=== WHAT YOU NEED TO DO ===
Change "top-left" to "upper-left" throughout the items below, keep every other line the same, and leave the pictures out of your answer.

BEGIN

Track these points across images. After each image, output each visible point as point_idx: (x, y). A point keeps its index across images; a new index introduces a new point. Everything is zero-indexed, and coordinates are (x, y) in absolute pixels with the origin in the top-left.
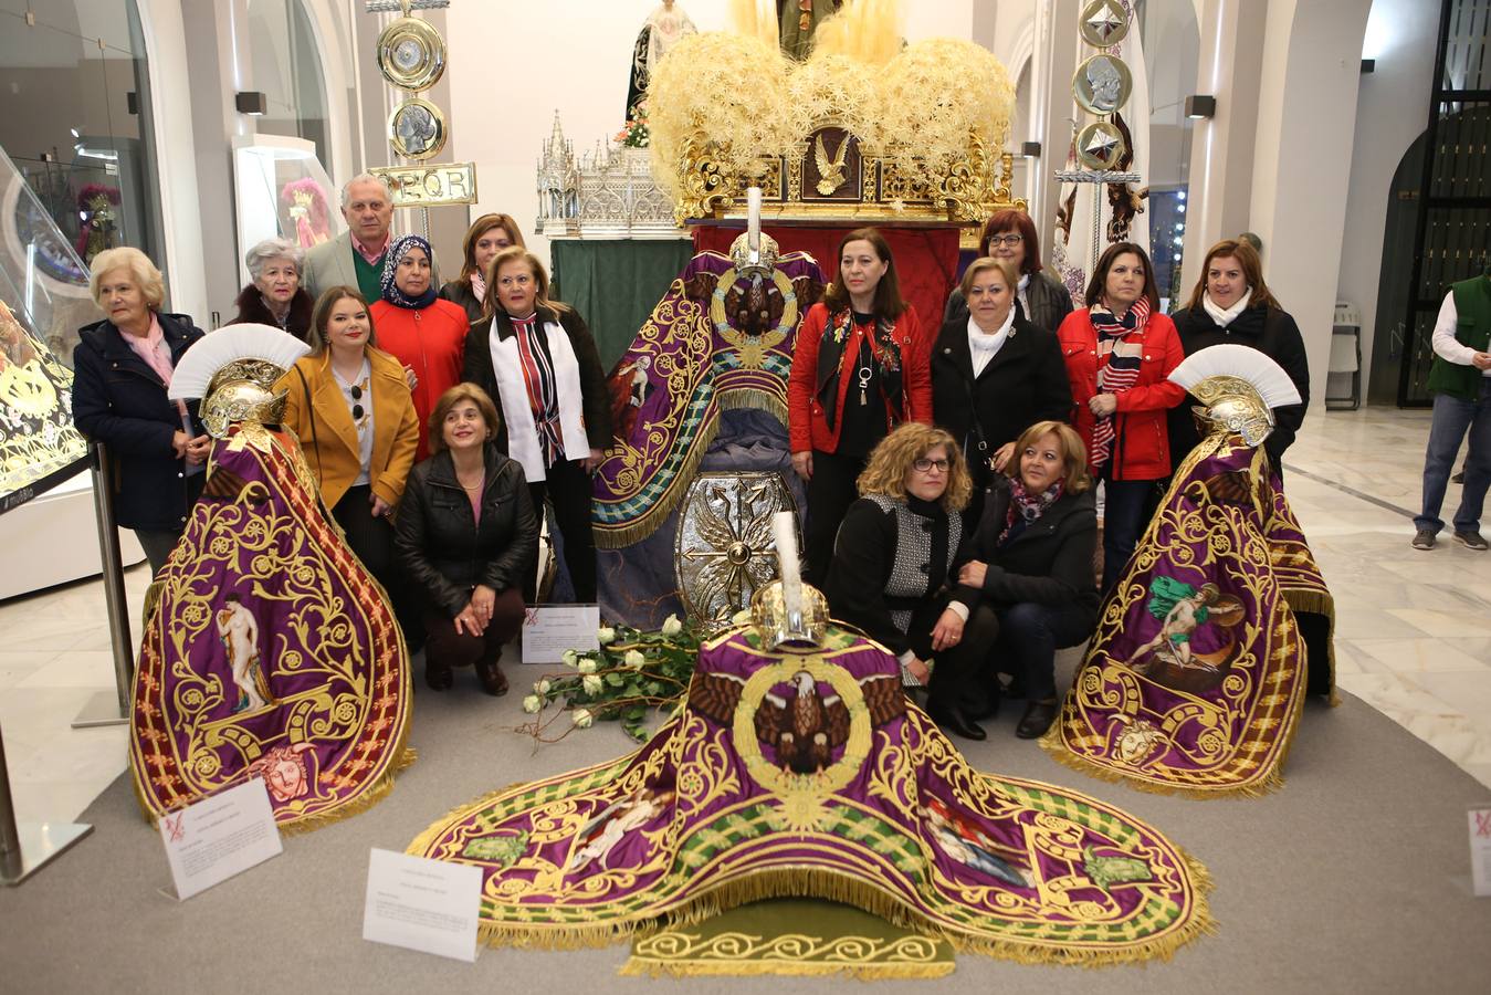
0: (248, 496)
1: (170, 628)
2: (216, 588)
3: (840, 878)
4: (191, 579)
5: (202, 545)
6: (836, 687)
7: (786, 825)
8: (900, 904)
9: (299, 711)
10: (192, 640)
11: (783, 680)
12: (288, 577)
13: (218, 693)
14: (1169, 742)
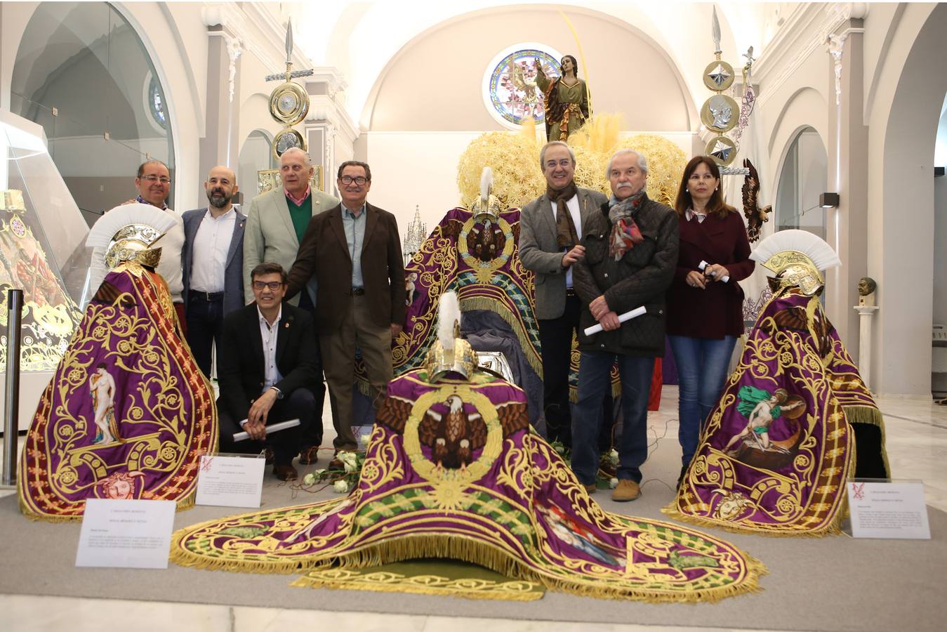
0: (121, 301)
1: (59, 384)
2: (92, 359)
3: (471, 542)
4: (77, 352)
5: (87, 332)
6: (478, 408)
7: (435, 505)
8: (512, 560)
9: (137, 449)
10: (71, 393)
11: (440, 401)
12: (141, 358)
13: (83, 430)
14: (755, 507)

END

=== WRITTEN RESPONSE ===
Track these points across images. After each image, output each visible point as point_idx: (x, y). A point keeps its index across images; a new index introduces a new point. Everything is zero-indexed, and coordinates are (x, y) in absolute pixels with the origin in the upper-left.
0: (248, 496)
1: (170, 628)
2: (216, 588)
3: (840, 878)
4: (191, 579)
5: (202, 545)
6: (836, 687)
7: (786, 825)
8: (900, 904)
9: (299, 711)
10: (192, 640)
11: (783, 680)
12: (288, 577)
13: (218, 693)
14: (1169, 742)
0: (121, 301)
1: (59, 384)
2: (92, 359)
3: (471, 542)
4: (77, 352)
5: (87, 332)
6: (478, 408)
7: (435, 505)
8: (512, 560)
9: (137, 449)
10: (71, 393)
11: (440, 401)
12: (141, 358)
13: (83, 430)
14: (755, 507)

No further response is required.